■ EXERCISE PROMPT ■
For each line below that contains the word "Sales", return that line.

■ DATA ■
..............................

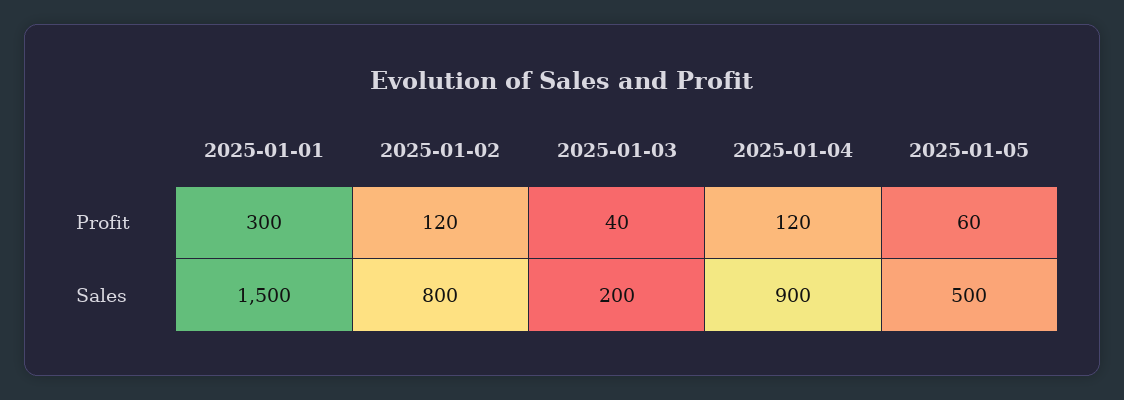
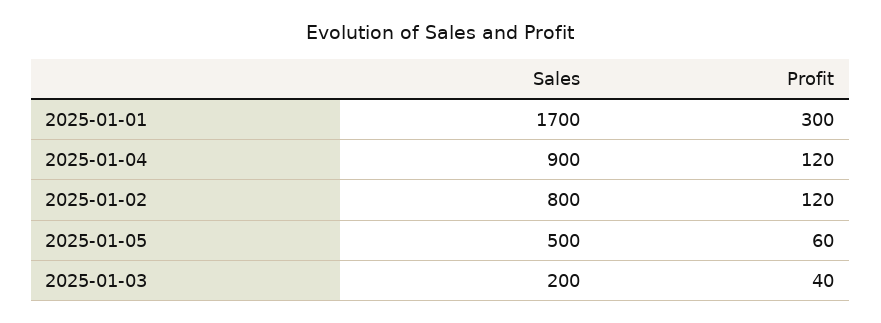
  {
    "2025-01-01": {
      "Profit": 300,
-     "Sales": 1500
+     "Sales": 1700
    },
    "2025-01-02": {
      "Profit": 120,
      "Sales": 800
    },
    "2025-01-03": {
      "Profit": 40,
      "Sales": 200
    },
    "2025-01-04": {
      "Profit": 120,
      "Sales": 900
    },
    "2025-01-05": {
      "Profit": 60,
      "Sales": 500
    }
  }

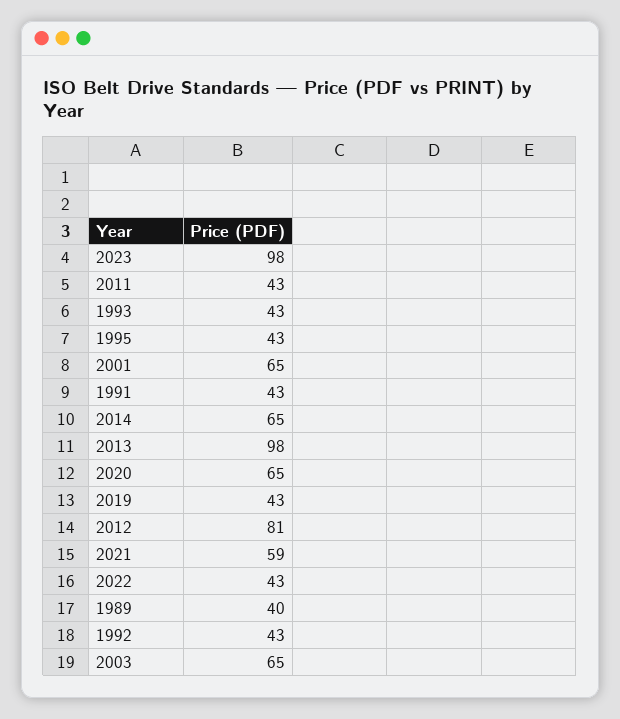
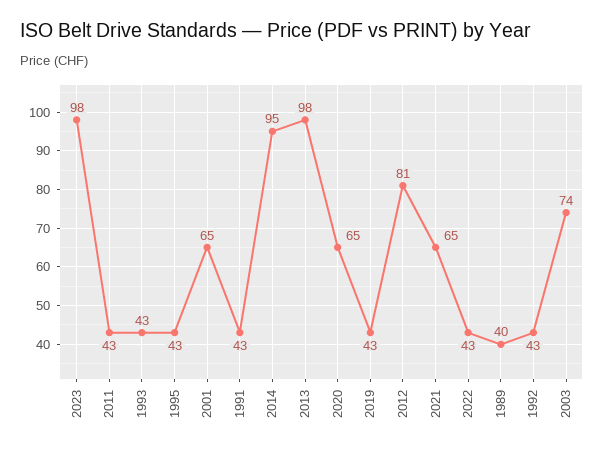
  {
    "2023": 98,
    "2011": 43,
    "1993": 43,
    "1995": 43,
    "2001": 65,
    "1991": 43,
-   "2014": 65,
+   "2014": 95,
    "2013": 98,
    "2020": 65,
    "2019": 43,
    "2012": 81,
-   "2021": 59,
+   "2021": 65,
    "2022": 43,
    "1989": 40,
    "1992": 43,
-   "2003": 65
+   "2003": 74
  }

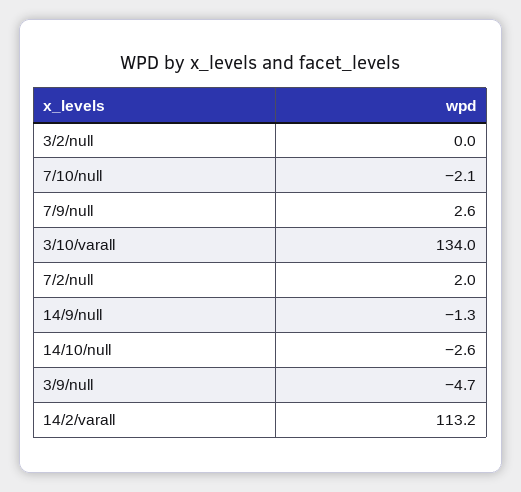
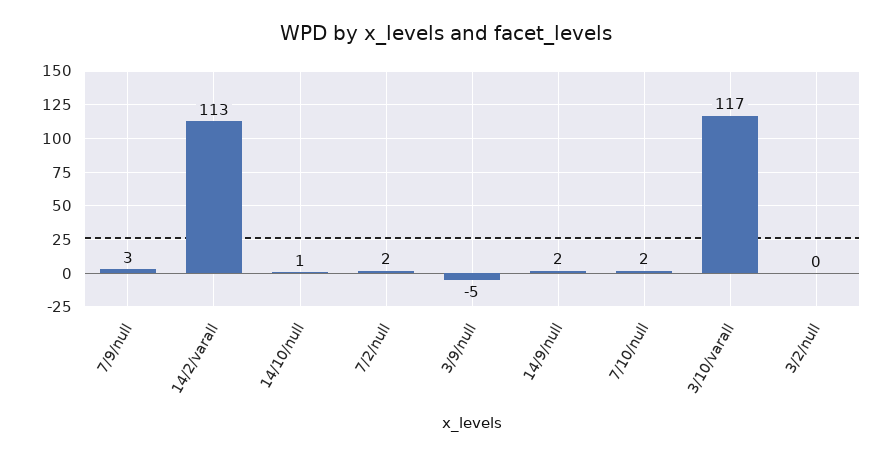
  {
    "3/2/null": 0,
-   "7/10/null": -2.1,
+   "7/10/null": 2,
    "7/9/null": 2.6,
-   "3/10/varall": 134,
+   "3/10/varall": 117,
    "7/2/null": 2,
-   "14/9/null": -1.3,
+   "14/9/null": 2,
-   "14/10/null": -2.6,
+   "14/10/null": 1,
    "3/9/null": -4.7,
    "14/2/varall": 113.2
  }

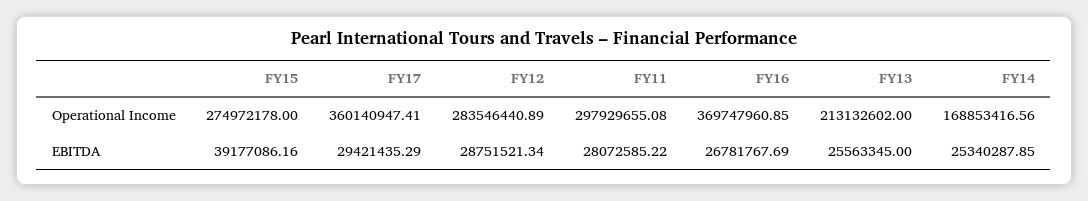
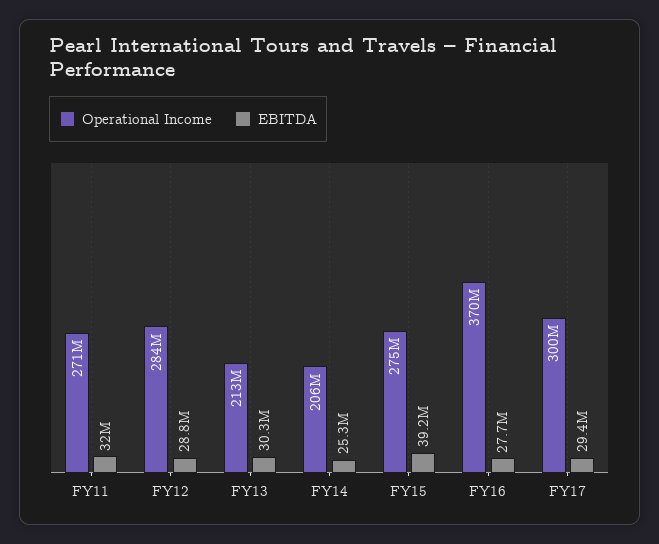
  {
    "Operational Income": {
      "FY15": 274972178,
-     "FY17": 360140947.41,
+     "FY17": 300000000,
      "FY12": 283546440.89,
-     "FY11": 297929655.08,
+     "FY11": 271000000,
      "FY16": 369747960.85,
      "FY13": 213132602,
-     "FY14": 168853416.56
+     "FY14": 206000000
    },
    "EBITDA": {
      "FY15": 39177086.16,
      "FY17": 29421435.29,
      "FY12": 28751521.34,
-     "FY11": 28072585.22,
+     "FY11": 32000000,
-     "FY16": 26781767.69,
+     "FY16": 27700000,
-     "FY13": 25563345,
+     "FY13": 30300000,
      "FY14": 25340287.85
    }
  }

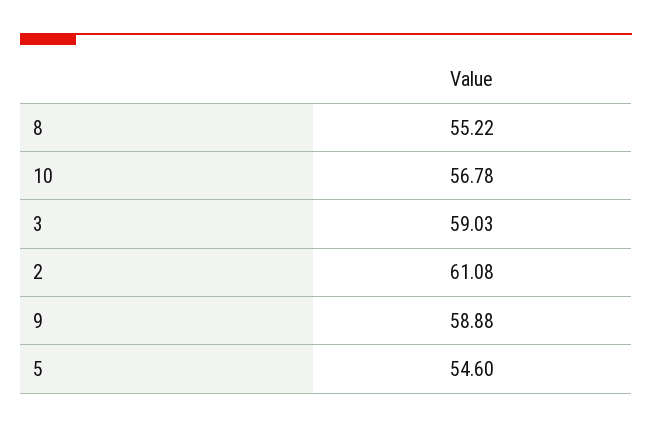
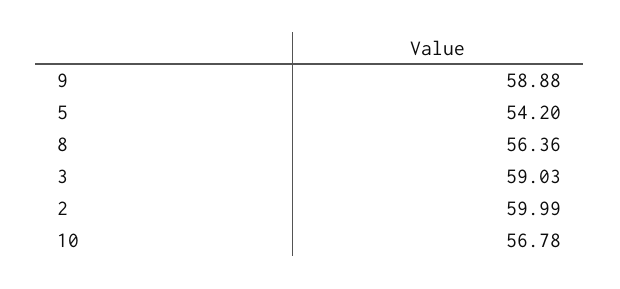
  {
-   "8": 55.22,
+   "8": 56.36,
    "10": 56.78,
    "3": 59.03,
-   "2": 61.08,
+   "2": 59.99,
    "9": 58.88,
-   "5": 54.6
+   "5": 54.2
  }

..............................

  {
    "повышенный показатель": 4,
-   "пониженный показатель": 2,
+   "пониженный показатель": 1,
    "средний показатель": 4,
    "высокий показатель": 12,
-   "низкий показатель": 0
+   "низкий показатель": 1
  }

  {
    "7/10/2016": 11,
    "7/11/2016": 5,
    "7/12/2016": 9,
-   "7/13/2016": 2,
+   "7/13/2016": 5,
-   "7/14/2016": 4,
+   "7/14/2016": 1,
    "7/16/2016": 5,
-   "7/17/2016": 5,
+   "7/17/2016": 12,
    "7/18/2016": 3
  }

..............................

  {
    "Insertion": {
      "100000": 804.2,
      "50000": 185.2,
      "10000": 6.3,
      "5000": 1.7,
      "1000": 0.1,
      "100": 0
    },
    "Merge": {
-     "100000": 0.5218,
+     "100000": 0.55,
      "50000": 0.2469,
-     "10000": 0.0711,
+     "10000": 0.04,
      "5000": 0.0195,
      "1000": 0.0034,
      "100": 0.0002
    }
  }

..............................

■ TASK RESULT ■
-     "Sales": 1500
+     "Sales": 1700
      "Sales": 800
      "Sales": 200
      "Sales": 900
      "Sales": 500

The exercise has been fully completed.